Dataset entries
▼
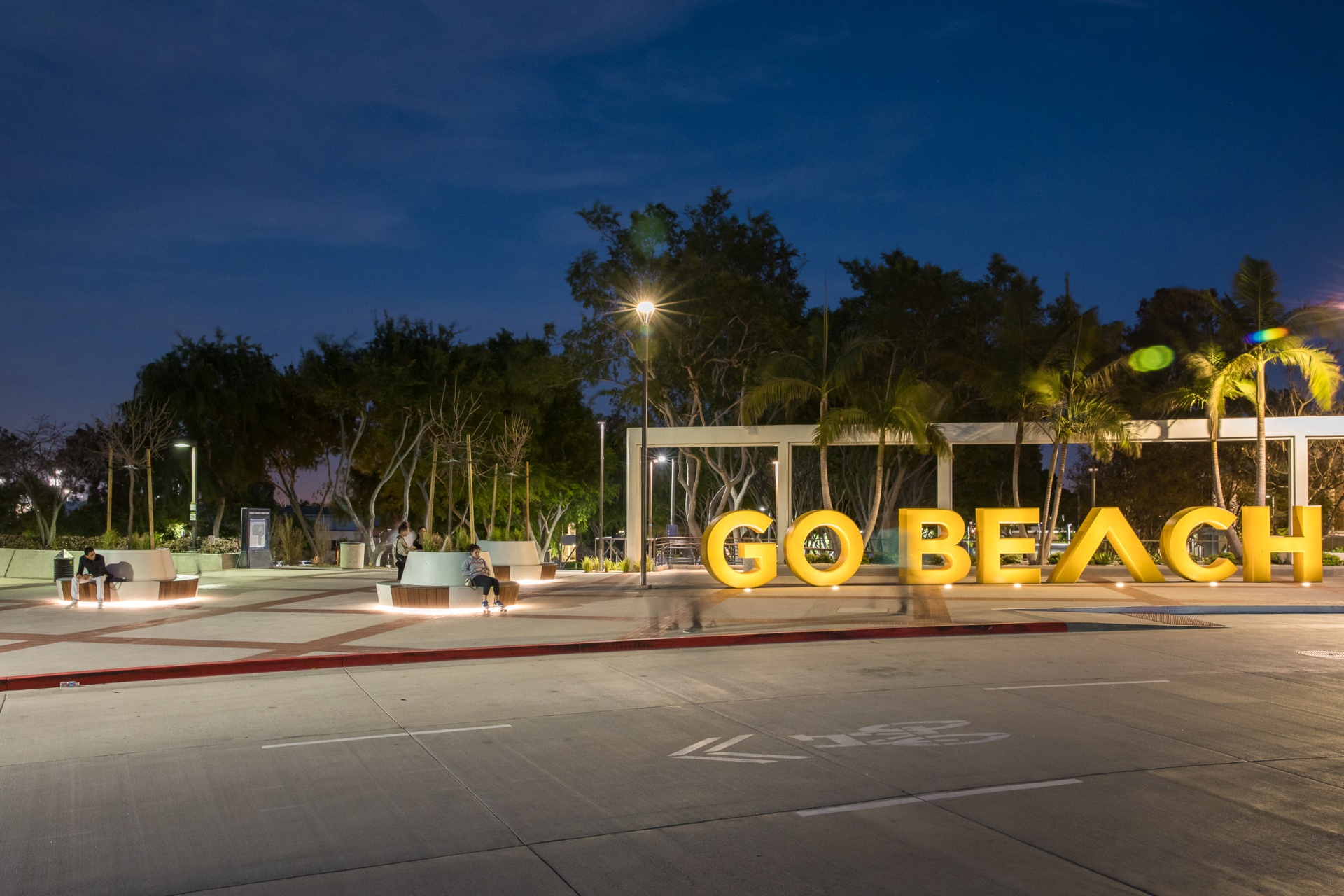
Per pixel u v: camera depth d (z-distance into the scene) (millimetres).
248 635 15820
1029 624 17281
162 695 11266
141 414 39719
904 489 54812
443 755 8258
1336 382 33125
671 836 6105
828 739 8766
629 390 46969
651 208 46812
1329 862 5633
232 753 8406
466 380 52375
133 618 18391
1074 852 5797
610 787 7250
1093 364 37750
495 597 19453
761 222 48125
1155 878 5371
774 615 18891
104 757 8344
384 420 50312
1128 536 26391
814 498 56906
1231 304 47188
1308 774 7559
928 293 47594
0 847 6055
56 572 25328
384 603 20375
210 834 6262
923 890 5207
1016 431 35281
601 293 45781
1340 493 49188
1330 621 18969
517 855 5789
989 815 6520
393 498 57875
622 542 64500
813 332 36125
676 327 44875
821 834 6129
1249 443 51719
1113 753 8219
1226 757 8086
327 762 8078
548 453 55969
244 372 49969
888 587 25844
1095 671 12648
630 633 16016
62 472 46719
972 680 11984
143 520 48906
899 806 6719
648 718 9719
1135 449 35531
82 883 5441
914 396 32531
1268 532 26672
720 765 7867
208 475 49188
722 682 11820
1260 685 11578
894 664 13297
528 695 11023
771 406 48156
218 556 34094
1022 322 35562
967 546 39000
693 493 50656
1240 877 5395
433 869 5582
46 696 11352
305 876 5496
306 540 48812
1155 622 18516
▲
> _EXERCISE PROMPT_: Could you restate word for word the lines above from the one containing "1128 536 26391" through the one containing "327 762 8078", both included, and nothing else?

> _ANSWER BELOW_:
1128 536 26391
814 498 56906
1231 304 47188
1308 774 7559
928 293 47594
0 847 6055
56 572 25328
384 603 20375
210 834 6262
923 890 5207
1016 431 35281
601 293 45781
1340 493 49188
1330 621 18969
517 855 5789
989 815 6520
393 498 57875
622 542 64500
813 332 36125
676 327 44875
821 834 6129
1249 443 51719
1113 753 8219
1226 757 8086
327 762 8078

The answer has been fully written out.